Write each entry out again exactly, with nothing omitted.

━━━ Provided records

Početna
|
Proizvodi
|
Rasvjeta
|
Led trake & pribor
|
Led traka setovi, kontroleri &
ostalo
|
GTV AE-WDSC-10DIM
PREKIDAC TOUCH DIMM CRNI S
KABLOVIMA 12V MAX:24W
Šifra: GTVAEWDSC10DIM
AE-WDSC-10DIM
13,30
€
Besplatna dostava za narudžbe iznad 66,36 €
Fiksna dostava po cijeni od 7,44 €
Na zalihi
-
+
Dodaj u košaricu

━━━━━━

◆ **Problem solution**:
Početna
|
Proizvodi
|
Rasvjeta
|
Led trake & pribor
|
Led traka setovi, kontroleri &
ostalo
|
GTV AE-WDSC-10DIM
PREKIDAC TOUCH DIMM CRNI S
KABLOVIMA 12V MAX:24W
Šifra: GTVAEWDSC10DIM
AE-WDSC-10DIM
13,30
€
Besplatna dostava za narudžbe iznad 66,36 €
Fiksna dostava po cijeni od 7,44 €
Na zalihi
-
+
Dodaj u košaricu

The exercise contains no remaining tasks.